▶ _PAGE EXTRACT_
He goes on to describe four degrees of courage: “There were men who did not feel fear; men who felt fear, but did not show it; men who felt fear and showed it, but did their job; and those who felt fear, showed it, and shirked.” His use of the word ‘shirked’ will no doubt seem a little harsh to many readers today, perhaps even inappropriate. However, what is strikingly modern about his thinking is that he came to recognize the fact that “few men spent their trench lives with their feet firmly planted on one rung of this ladder” and that “the story of modern war is concerned with the striving of men, eroded by fear, to maintain a precarious footing on the upper rungs of this ladder.” No one day was ever likely to be the same, and one bad experience was likely to shake the ladder, after which the ability to ascend the rungs again was by no means certain.

In the case of Company Serjeant-Major WATSON, he spent most of his career on the upper rungs of that ladder, but his ability to function continually at that level was sometimes compromised. The important thing was that his commanding officer seems to have realized what was occurring. WATSON’s drunken lapse in the summer of 1917 was not evidence of a good soldier gone bad; he clearly needed what we would refer to today as ‘time out’. In the immediate wake of his fall from grace, his continued presence in the front line was not conducive to either his own mental health or the well being of the battalion; to use Moran’s own terminology, he had, at that point, spent much of his capital and was in danger of becoming overdrawn.

On the face of it, his reduction in rank may appear as undermining his position and status within the battalion, but to an experienced soldier like WATSON the outcome was probably no more than he expected. It is interesting to note that his military experience was immediately put to good use behind the lines as an instructor. In his new role he still held a position of respect and trust; he was still responsible for groups of men; he was still part of his division and had every prospect of returning to his battalion after a short break from the stresses and strains of the front line. In the circumstances, very little damage was done to his self-respect. When he returns to his battalion he immediately regains his former rank, and with it all his sense of worth and self-esteem. I think what we have here is a brilliant example of man-management by a battalion commander who clearly grasped the ‘depreciation of a very valuable asset’ and who was prepared to guard against that depreciation.

▶ _SHORT PROBLEM A_
According to the passage on wartime courage, what role did WATSON take behind the lines after his reduction in rank?

▶ _EXERCISE MATERIAL_
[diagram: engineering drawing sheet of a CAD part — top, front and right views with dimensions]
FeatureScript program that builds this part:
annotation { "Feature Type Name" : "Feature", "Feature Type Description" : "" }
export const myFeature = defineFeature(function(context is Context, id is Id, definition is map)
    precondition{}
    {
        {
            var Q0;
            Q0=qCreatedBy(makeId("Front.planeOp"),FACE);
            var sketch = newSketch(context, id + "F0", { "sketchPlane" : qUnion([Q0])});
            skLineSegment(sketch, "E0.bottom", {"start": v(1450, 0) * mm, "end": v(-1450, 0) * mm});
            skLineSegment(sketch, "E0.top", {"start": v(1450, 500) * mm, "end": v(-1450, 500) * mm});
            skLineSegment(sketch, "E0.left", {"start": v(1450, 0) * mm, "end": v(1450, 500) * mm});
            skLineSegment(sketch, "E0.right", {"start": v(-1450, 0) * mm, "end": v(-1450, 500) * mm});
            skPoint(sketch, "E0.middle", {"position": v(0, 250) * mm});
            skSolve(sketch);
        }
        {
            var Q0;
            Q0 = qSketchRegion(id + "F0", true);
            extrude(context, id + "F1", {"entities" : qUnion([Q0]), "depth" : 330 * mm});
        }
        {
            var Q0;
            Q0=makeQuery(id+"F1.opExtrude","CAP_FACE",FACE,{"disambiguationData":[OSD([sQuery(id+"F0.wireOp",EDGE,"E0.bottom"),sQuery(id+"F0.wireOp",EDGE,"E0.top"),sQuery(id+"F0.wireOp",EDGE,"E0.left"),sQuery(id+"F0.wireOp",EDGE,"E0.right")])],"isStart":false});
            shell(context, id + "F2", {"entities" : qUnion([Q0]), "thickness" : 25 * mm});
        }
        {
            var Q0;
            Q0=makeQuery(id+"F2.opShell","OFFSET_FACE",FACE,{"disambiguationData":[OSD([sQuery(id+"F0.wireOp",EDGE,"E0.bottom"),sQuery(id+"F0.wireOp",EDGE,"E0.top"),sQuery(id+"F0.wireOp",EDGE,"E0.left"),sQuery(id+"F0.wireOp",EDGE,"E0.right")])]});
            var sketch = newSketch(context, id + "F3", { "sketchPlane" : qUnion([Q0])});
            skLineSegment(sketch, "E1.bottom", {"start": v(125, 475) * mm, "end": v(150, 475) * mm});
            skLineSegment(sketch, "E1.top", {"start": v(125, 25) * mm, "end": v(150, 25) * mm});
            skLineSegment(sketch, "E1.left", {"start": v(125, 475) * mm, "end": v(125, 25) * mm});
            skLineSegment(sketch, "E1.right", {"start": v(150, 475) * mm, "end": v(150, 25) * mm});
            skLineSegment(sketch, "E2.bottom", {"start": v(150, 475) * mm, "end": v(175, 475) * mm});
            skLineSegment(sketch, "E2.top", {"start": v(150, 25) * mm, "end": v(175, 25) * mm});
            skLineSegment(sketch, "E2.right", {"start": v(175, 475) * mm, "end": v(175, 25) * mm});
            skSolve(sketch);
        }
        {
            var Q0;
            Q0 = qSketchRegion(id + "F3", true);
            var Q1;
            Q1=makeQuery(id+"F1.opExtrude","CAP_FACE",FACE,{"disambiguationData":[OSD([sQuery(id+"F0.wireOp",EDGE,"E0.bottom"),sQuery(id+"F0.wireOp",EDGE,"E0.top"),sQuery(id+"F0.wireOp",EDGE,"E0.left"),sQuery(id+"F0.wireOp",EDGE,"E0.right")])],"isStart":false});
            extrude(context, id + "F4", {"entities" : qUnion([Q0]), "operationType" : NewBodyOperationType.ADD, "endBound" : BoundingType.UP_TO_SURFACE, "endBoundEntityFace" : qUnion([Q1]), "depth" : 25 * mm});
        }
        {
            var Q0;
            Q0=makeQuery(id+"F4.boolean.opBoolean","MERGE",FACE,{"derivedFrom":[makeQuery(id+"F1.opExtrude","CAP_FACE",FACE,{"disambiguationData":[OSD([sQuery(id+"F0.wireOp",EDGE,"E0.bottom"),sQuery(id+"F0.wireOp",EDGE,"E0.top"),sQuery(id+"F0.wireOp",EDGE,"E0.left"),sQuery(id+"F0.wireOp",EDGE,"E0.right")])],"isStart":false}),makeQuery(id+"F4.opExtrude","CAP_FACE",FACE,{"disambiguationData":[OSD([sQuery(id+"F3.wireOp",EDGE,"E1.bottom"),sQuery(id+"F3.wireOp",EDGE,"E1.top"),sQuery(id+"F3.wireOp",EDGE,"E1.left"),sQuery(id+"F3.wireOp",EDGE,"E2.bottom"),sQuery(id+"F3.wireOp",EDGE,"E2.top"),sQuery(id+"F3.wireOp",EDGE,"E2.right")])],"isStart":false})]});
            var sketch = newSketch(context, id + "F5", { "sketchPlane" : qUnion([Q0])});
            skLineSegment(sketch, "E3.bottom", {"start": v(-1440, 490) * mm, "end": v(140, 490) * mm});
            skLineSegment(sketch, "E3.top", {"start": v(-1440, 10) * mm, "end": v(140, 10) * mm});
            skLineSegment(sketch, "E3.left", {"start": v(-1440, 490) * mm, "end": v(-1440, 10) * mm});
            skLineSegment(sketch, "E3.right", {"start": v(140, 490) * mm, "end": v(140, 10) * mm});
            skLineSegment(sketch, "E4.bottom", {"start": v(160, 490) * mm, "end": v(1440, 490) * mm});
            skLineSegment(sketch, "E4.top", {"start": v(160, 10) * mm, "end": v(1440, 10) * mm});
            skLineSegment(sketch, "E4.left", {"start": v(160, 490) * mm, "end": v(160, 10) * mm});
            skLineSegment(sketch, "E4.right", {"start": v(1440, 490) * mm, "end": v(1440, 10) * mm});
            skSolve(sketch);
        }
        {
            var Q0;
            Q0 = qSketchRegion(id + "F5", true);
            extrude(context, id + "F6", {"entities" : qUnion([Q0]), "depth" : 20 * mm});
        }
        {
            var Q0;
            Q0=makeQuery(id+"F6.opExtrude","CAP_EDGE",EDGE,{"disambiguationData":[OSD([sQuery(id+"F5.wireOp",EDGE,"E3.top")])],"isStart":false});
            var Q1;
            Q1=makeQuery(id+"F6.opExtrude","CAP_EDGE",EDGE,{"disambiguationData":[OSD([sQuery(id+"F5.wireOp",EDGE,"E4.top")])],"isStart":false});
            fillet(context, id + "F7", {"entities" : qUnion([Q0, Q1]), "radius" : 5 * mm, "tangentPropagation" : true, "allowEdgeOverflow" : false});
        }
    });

▶ _SHORT PROBLEM B_
Tally the lines in the records that contain the string "qSketchRegion", treating uppercase and lowercase as different, and give only the number.

▶ _EXERCISE RESPONSE A_
He served as an instructor.

▶ _EXERCISE RESPONSE B_
3